By ‘that’, she meant Twenny Fo, because she was pointing at him.

Ayesha and Shaquand stood behind her defiantly, chins jutting.

‘Well, you know, the feeling is mutual, bitch,’ said Boink.

‘You wanna piece a this?’ said Shaquand, flicking Twenny and his cohorts the bird.

‘I wouldn’t touch you bitches with rubbers on my fingers, yo,’ said Snatch.

I glanced at Travis, who again mouthed the word ‘interesting’.

Weren’t Twenny Fo and Leila supposed to be slurping each other’s juices? The room was suddenly full of shouting. I found Cassidy in the crowd, and he shrugged at me. I whistled hard, the piercing note cutting through the squabbling like an oxy torch through ice.

‘Okay, then we’ll go with plan B,’ I said in the sullen silence and with a hand gesture drew an invisible line down the middle of the room. ‘We’ve got two choppers inbound. Everyone on this half goes in one, the rest of you go in the other. Twenny Fo and Leila — either myself or one of my team will be accompanying you at all times. Apologies if that inconveniences you at all, but we have our rules.’

Boink shook his head and turned away, either not happy with the arrangements or displeased that I hadn’t consulted him.
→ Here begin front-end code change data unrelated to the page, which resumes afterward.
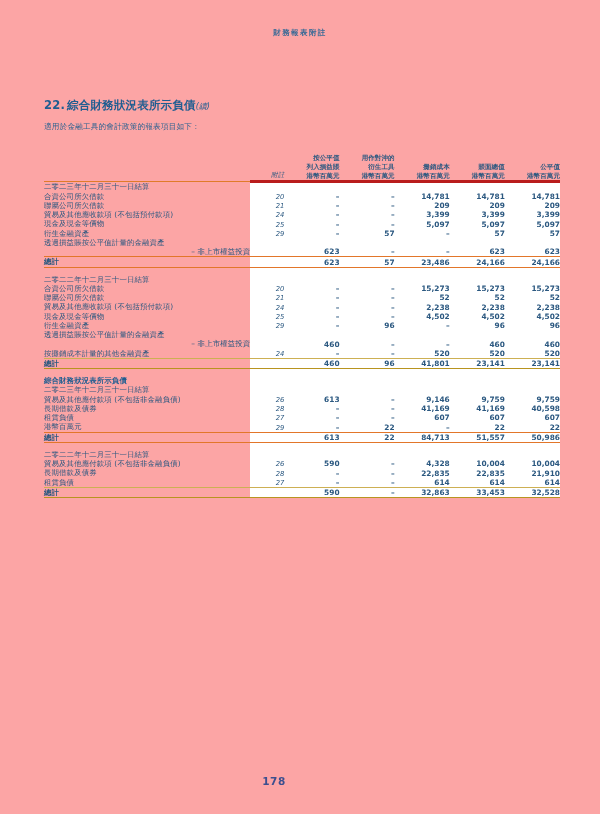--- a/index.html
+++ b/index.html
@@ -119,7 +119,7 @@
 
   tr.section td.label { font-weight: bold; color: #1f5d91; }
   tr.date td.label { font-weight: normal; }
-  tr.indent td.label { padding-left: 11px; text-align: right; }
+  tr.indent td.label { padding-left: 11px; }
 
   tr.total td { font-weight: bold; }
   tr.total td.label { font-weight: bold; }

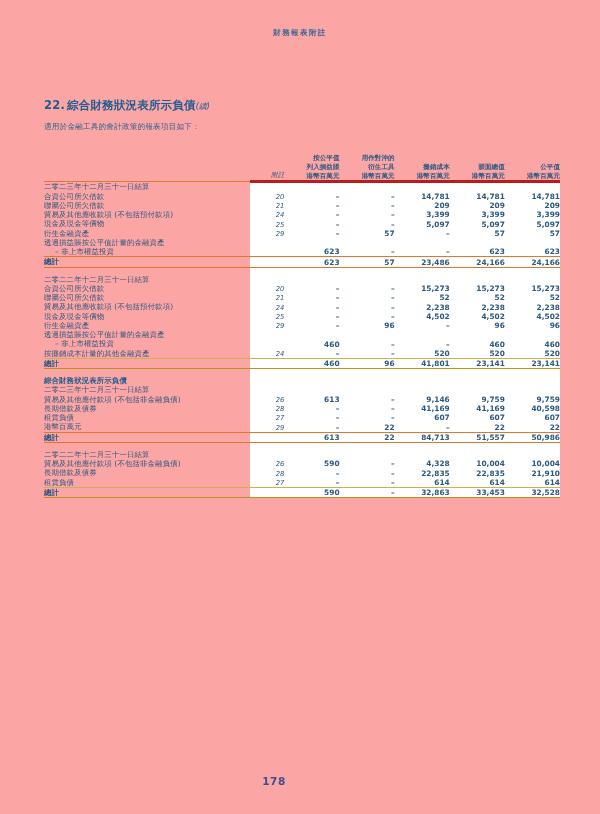--- a/index.html
+++ b/index.html
@@ -447,7 +447,7 @@
             <td class="note vpanel"></td>
             <td class="num vpanel ">613</td>
             <td class="num vpanel ">22</td>
-            <td class="num vpanel ">84,713</td>
+            <td class="num vpanel ">36,693</td>
             <td class="num vpanel ">51,557</td>
             <td class="num vpanel ">50,986</td>
           </tr>

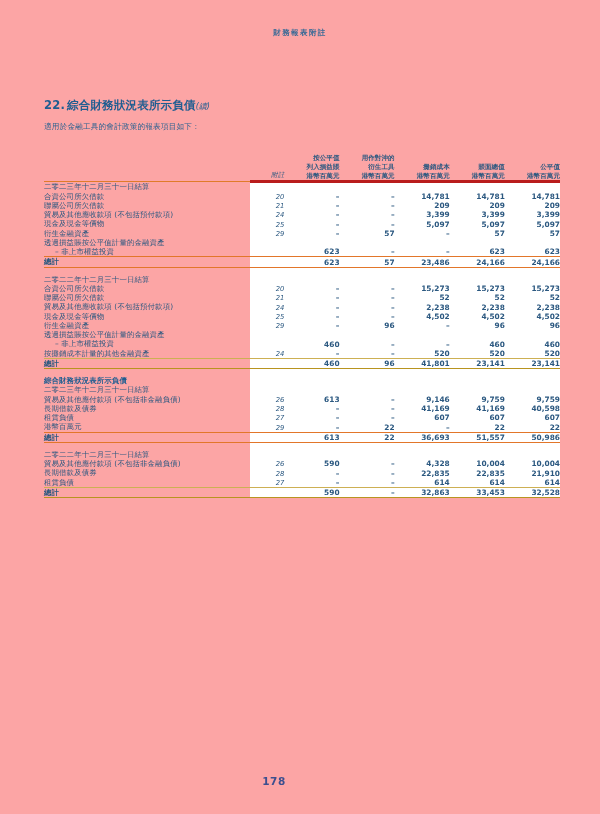--- a/index.html
+++ b/index.html
@@ -136,7 +136,7 @@
   .folio {
     position: absolute;
     top: 775px;
-    left: 4px;
+    left: 17px;
     width: 540px;
     text-align: center;
     font-size: 10.5px;

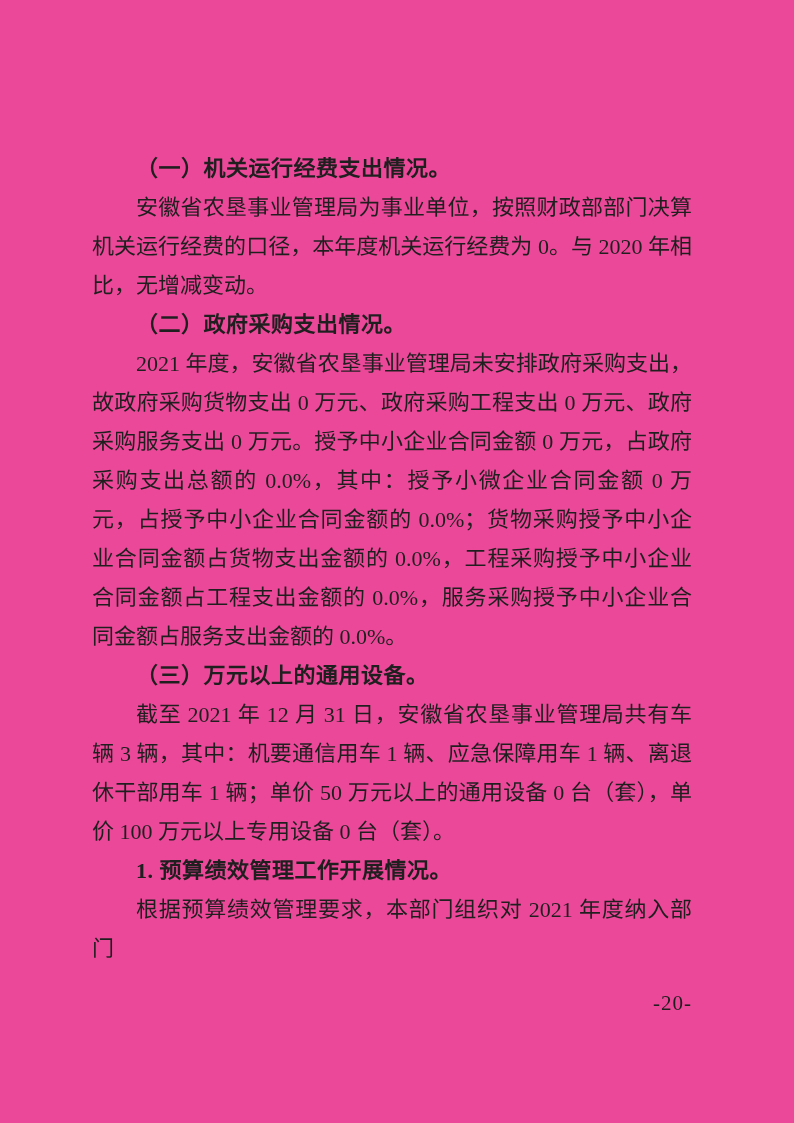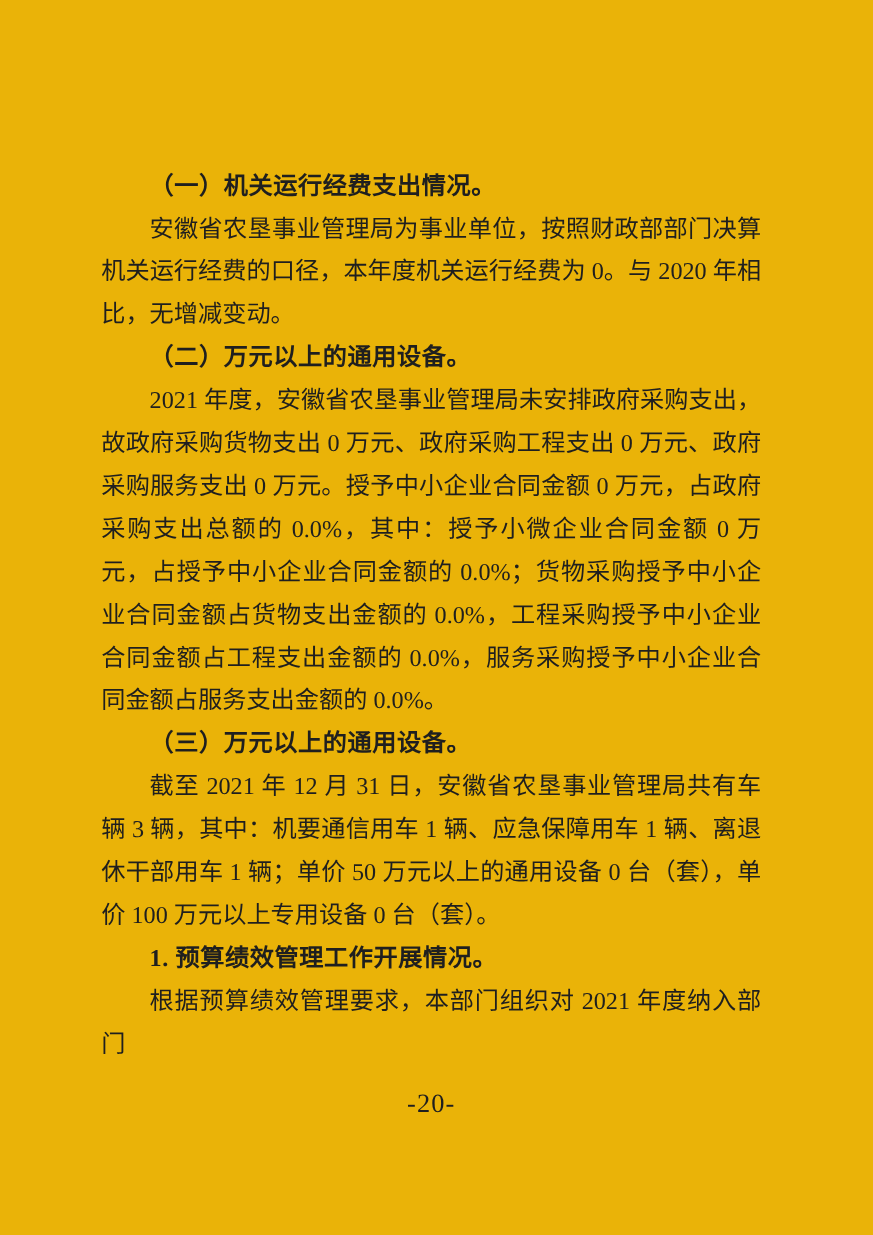--- a/index.html
+++ b/index.html
@@ -12,7 +12,7 @@
     position: relative;
     width: 794px;
     height: 1123px;
-    background: #eab308;
+    background: #ec4899;
     overflow: hidden;
     font-family: "Liberation Serif", "DejaVu Serif", serif;
     color: #1f1f1f;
Twenny Fo sidled up to him and had a quiet word, a hand reaching up and resting on the big man’s shoulder.

‘Can we just go and get this shit over with?’ said Leila, addressing me, a hand on her hip.

I went across to her. She avoided eye contact. ‘Ma’am, we’ll be lifting off as soon as we can,’ I said. ‘We haven’t had an opportunity for personal introductions — Vin Cooper.’ Still no eye contact from the woman. I held out my hand to shake and she left it in midair. I let my hand drop. ‘It’s a pleasure to be working with you.’

‘I’m sure it is,’ she said as she walked off.

Twenny Fo sauntered over. ‘I was right ’bout choo, man. Choo one bad motherfucker,’ he grinned. ‘That’s why y’all here — keep that bitch an’ her bitches in line, you feel me?’

I missed the Taliban. I could shoot them.